Written instruction: Copy out, word for word, the lines from the first line of the entries through the line that contains "For every layout".

Record set:
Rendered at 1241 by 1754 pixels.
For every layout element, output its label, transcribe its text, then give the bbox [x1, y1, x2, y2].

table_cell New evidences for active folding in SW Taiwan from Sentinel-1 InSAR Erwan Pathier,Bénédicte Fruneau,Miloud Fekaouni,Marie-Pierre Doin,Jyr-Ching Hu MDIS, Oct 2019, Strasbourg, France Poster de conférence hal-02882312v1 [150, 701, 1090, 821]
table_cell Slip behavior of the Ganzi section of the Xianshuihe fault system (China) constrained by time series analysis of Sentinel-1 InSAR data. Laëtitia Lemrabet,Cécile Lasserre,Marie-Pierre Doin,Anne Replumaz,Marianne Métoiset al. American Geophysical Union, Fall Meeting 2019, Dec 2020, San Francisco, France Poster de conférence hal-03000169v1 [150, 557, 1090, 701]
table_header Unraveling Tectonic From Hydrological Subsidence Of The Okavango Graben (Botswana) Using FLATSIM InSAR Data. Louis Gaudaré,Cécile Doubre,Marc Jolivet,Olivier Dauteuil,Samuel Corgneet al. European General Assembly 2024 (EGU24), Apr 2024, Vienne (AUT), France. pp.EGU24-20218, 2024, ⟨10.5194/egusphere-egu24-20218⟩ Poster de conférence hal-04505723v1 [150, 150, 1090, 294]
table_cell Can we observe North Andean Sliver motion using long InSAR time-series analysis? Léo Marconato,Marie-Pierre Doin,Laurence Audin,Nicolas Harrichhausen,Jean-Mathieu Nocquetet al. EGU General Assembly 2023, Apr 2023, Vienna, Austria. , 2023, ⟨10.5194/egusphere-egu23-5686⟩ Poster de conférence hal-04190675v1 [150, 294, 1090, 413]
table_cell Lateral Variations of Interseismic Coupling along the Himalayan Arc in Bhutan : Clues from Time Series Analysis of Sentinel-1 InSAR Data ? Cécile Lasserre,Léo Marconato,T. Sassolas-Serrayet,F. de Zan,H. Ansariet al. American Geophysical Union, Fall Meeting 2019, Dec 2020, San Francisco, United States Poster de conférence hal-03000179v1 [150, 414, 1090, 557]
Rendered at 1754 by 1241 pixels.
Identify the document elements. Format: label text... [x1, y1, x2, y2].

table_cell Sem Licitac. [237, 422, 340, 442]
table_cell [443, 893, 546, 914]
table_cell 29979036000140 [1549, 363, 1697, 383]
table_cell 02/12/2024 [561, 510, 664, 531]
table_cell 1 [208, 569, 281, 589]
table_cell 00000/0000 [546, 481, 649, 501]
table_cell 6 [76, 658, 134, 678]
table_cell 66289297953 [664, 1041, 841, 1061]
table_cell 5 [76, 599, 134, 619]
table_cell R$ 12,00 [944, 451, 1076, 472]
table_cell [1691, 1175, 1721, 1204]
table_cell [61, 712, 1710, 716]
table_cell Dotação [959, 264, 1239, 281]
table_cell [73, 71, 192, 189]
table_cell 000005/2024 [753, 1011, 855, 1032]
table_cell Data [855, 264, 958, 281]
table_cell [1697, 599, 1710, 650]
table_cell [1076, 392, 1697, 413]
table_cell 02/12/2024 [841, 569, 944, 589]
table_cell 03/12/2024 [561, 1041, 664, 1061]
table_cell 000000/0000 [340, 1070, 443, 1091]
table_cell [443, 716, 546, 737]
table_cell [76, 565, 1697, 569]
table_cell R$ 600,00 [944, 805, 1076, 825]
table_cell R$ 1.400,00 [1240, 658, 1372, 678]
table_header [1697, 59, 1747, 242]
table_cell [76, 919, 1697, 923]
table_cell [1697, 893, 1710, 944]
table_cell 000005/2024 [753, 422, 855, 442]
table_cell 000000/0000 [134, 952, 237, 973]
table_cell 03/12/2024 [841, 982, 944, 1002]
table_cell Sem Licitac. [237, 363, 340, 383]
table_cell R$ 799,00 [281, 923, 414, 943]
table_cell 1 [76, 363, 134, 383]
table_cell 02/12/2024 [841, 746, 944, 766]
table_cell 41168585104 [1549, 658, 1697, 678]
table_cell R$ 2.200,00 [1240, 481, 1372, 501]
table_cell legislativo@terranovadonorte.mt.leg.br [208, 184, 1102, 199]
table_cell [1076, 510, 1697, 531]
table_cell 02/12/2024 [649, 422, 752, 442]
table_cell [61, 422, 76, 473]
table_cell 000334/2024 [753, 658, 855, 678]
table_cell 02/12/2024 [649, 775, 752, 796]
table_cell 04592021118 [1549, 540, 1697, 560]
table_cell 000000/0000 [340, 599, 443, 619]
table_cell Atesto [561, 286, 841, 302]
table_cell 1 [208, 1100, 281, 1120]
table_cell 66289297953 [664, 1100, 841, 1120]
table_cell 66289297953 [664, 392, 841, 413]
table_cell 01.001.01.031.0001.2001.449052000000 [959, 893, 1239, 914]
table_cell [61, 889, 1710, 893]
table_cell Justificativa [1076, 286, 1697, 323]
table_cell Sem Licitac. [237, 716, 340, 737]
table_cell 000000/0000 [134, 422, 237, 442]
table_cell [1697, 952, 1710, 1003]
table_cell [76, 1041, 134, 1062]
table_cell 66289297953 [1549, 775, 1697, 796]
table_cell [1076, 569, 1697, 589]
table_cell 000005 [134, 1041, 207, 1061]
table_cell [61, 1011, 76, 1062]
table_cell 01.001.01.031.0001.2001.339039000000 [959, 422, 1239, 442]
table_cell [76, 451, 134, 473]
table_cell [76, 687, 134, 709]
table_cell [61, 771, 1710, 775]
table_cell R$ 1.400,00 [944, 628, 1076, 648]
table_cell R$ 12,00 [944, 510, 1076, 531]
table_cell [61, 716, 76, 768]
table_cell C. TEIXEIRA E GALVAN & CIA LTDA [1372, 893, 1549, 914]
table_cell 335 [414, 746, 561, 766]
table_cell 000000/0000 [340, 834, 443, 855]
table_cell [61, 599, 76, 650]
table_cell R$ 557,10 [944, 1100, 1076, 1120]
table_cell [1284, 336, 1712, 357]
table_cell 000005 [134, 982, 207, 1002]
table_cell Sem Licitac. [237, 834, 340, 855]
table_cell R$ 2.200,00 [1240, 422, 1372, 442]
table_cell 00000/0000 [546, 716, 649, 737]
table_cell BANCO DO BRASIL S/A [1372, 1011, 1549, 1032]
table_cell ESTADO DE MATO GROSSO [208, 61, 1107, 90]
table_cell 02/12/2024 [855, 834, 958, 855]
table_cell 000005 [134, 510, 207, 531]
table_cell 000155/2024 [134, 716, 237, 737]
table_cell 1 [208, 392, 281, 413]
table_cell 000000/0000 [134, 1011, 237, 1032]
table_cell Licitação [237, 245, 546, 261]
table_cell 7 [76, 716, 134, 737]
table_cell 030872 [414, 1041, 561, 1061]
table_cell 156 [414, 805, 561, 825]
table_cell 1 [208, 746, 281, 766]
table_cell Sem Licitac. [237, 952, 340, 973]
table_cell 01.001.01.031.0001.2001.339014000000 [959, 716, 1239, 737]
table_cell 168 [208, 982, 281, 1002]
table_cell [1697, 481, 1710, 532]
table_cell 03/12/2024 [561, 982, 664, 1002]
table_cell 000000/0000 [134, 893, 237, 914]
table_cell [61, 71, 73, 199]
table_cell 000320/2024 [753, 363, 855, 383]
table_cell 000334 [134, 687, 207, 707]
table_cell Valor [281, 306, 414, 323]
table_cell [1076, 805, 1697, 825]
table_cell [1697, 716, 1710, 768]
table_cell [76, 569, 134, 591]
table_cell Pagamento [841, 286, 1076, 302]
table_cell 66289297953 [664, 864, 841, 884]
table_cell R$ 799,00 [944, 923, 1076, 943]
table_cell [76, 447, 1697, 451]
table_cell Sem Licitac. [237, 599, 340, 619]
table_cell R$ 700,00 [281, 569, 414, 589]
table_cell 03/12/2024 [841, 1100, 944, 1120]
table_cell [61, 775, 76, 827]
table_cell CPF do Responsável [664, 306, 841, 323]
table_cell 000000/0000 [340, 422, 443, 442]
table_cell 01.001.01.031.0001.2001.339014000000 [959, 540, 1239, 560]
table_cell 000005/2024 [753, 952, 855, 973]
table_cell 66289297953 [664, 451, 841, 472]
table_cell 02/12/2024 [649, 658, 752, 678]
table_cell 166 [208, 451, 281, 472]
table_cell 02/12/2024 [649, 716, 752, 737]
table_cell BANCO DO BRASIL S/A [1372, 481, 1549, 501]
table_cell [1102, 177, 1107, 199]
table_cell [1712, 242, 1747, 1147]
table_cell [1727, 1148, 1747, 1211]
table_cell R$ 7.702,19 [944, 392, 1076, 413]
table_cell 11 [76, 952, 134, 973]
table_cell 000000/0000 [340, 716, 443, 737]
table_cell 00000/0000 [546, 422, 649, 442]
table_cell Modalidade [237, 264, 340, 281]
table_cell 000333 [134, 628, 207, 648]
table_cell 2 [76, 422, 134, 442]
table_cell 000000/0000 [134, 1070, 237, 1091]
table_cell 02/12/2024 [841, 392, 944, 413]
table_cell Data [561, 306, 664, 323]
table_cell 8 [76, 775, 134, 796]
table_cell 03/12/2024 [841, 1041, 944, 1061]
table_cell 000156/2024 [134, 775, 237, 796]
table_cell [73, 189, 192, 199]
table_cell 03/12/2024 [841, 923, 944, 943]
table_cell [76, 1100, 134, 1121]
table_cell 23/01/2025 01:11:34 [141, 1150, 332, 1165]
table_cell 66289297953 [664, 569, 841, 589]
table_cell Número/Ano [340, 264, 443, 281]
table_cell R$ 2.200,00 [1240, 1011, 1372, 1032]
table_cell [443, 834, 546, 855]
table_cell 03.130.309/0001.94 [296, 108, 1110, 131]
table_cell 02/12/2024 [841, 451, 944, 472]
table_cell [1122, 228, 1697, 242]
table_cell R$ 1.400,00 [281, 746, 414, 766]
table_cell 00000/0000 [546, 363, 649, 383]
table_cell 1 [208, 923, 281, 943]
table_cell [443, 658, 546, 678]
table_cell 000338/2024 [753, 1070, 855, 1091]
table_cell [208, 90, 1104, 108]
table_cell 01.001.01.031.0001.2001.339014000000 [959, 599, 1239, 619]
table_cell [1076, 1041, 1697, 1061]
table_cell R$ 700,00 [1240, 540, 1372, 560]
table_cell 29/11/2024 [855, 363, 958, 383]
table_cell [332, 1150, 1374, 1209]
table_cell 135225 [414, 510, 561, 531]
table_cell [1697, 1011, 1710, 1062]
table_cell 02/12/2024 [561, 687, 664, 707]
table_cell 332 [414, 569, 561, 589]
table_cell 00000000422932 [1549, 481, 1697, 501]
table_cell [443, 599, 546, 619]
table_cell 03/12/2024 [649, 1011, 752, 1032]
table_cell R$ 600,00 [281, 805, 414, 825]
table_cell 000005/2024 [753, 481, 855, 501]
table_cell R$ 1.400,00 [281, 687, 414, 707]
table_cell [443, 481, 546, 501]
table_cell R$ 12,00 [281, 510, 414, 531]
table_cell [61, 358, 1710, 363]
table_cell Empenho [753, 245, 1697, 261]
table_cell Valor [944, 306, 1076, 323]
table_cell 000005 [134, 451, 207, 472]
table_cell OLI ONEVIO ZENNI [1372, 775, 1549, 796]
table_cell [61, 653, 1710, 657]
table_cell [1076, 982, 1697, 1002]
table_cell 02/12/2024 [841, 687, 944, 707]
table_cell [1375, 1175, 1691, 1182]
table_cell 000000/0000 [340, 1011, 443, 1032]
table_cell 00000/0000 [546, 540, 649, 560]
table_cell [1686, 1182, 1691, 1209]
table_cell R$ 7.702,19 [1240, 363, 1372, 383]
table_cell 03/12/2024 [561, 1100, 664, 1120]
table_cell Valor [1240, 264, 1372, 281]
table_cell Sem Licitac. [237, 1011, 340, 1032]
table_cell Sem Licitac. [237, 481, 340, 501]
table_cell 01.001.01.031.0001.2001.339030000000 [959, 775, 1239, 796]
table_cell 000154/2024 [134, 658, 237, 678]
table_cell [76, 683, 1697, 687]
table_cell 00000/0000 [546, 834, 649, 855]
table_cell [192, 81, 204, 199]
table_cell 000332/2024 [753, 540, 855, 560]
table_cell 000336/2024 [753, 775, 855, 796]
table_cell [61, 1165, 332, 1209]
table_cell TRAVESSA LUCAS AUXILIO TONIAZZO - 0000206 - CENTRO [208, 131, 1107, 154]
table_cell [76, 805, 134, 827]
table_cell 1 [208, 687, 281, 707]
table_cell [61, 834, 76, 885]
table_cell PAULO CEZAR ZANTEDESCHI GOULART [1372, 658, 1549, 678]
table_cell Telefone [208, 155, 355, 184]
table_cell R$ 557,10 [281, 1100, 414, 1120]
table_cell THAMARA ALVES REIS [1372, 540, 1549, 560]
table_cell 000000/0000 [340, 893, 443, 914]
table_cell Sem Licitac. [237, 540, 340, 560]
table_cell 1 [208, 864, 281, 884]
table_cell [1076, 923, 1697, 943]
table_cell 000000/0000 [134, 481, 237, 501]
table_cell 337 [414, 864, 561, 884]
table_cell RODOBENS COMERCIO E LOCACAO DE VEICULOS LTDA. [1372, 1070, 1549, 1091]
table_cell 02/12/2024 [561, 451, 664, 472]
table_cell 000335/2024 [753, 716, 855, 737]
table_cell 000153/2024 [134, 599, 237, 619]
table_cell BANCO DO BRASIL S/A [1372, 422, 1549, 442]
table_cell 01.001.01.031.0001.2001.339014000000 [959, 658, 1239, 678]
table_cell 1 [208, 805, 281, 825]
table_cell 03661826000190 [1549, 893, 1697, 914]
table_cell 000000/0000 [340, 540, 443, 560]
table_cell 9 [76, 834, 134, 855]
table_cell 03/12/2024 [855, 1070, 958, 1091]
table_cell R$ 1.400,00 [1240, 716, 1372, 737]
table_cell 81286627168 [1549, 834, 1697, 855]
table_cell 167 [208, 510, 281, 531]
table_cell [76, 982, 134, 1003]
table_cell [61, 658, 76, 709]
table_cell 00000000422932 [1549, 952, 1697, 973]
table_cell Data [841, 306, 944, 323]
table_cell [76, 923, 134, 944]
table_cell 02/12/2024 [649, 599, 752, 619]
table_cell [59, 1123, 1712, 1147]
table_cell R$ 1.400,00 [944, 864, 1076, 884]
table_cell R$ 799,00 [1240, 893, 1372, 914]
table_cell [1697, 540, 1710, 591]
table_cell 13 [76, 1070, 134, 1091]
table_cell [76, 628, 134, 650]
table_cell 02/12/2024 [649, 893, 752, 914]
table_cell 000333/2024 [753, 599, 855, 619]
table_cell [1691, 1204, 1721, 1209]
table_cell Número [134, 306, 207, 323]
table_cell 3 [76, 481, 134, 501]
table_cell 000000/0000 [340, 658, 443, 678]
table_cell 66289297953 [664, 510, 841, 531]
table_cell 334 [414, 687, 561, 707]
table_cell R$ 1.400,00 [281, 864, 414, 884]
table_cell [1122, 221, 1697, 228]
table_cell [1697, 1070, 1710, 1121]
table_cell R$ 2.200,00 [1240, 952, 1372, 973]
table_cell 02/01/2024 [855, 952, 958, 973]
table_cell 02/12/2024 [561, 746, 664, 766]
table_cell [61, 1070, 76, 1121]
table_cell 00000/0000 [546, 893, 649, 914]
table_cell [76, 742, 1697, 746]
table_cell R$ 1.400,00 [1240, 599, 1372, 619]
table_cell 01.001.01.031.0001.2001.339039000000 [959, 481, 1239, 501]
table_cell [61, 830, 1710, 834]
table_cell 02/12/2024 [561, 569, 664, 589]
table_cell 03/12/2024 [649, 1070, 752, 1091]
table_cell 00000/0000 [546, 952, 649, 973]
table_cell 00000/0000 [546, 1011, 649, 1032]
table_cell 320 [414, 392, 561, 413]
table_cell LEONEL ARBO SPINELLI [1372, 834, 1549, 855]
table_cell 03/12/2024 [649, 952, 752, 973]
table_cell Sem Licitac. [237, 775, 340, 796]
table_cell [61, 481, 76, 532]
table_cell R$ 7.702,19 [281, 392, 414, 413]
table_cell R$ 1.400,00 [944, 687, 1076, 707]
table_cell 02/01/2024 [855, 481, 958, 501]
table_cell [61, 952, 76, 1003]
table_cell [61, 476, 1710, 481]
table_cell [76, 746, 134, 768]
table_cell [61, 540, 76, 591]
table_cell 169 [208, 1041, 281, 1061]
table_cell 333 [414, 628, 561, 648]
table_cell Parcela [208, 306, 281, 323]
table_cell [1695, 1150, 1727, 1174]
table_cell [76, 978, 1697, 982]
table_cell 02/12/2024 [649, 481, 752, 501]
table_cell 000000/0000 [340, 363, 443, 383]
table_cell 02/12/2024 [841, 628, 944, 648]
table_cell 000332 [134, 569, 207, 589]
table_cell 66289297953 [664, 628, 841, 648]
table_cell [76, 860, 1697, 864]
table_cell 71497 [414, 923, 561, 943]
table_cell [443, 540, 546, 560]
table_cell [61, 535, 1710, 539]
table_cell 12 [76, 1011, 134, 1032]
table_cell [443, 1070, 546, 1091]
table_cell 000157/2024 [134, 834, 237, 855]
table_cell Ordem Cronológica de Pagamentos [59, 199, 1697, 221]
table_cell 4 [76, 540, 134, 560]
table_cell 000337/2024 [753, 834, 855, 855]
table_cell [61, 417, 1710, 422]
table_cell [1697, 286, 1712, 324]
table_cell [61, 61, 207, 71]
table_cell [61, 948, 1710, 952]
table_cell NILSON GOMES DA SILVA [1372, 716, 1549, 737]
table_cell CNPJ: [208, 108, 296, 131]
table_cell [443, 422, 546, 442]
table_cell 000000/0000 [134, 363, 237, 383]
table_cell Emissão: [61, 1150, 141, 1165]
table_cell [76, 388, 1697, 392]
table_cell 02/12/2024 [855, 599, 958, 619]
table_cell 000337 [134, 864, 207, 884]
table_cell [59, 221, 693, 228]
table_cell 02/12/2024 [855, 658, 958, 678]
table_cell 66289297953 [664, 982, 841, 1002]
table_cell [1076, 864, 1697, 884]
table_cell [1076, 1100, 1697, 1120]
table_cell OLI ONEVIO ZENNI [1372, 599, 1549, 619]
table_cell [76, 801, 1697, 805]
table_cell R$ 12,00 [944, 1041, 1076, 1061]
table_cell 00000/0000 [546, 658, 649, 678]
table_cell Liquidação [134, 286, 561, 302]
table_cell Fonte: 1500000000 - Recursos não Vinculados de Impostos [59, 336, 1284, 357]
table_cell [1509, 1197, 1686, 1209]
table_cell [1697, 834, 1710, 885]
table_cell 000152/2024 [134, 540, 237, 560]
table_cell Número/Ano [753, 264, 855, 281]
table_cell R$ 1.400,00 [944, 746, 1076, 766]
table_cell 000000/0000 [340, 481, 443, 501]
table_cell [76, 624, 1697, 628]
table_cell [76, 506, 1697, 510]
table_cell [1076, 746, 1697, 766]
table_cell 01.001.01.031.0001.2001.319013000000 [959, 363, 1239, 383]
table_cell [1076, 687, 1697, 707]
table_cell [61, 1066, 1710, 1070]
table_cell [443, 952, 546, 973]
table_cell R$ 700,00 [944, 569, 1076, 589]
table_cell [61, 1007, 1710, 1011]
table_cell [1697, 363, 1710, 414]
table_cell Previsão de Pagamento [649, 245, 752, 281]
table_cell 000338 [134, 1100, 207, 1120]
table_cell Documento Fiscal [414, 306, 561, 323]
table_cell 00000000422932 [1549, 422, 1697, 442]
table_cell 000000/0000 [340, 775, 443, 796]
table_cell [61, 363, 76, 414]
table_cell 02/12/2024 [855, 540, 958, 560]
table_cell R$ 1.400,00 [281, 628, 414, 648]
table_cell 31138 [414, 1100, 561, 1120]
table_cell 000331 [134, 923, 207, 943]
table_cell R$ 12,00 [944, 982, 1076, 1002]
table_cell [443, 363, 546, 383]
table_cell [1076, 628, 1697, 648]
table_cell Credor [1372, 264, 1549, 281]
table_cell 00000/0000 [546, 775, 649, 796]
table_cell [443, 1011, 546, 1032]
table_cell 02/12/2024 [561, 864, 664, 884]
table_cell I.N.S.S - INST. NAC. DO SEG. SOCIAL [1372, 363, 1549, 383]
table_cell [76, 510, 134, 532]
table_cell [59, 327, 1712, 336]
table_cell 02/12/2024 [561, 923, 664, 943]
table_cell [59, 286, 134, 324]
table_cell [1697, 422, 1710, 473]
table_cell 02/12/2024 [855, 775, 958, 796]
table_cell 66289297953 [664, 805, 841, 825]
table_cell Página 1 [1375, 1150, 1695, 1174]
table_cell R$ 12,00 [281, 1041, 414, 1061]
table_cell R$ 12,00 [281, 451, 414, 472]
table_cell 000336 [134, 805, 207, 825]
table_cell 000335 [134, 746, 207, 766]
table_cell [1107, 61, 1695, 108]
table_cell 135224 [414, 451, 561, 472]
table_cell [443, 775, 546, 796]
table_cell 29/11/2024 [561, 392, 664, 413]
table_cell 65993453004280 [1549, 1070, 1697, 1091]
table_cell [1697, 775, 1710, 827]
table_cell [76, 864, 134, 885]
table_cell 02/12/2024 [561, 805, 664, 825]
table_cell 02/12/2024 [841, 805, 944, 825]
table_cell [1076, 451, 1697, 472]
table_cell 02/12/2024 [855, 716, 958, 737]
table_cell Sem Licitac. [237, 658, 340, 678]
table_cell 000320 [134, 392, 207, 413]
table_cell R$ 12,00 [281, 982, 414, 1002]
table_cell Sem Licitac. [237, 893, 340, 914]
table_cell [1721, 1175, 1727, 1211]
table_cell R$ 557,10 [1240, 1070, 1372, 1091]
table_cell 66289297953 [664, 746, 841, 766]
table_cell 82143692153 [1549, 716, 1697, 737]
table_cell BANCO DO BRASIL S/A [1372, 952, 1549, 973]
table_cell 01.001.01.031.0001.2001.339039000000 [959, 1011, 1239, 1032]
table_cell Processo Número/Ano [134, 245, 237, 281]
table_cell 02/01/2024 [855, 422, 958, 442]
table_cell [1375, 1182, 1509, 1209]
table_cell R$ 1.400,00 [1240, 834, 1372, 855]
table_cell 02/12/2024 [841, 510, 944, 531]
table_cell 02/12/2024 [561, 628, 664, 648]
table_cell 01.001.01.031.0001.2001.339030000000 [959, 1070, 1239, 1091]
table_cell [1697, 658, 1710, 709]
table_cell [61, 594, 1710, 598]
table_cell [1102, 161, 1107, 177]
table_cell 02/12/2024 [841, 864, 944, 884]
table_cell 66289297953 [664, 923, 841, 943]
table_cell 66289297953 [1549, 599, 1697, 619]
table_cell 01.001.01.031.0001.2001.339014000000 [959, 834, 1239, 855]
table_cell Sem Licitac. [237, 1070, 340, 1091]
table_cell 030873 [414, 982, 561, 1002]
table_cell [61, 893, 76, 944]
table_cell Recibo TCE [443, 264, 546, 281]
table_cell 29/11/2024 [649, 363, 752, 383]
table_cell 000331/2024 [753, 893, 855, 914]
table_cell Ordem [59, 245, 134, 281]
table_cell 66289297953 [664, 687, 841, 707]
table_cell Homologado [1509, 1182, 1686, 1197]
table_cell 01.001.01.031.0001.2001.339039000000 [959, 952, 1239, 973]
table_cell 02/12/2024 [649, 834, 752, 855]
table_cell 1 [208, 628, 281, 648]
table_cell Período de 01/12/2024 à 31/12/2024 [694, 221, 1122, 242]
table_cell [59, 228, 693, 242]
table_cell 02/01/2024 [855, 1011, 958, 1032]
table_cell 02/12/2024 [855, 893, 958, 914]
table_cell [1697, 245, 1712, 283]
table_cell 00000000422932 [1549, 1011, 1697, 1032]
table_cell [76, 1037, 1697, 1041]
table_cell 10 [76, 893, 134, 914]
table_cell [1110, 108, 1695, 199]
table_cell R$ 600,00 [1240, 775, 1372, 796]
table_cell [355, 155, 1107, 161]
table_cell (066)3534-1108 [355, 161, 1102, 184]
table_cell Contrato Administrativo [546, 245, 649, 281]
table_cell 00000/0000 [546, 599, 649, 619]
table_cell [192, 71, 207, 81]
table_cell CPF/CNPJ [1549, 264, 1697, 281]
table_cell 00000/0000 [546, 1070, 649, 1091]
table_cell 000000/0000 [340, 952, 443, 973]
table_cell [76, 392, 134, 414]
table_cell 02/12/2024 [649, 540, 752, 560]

Solution below:
Rendered at 1241 by 1754 pixels.
For every layout element, output its label, transcribe its text, then give the bbox [x1, y1, x2, y2].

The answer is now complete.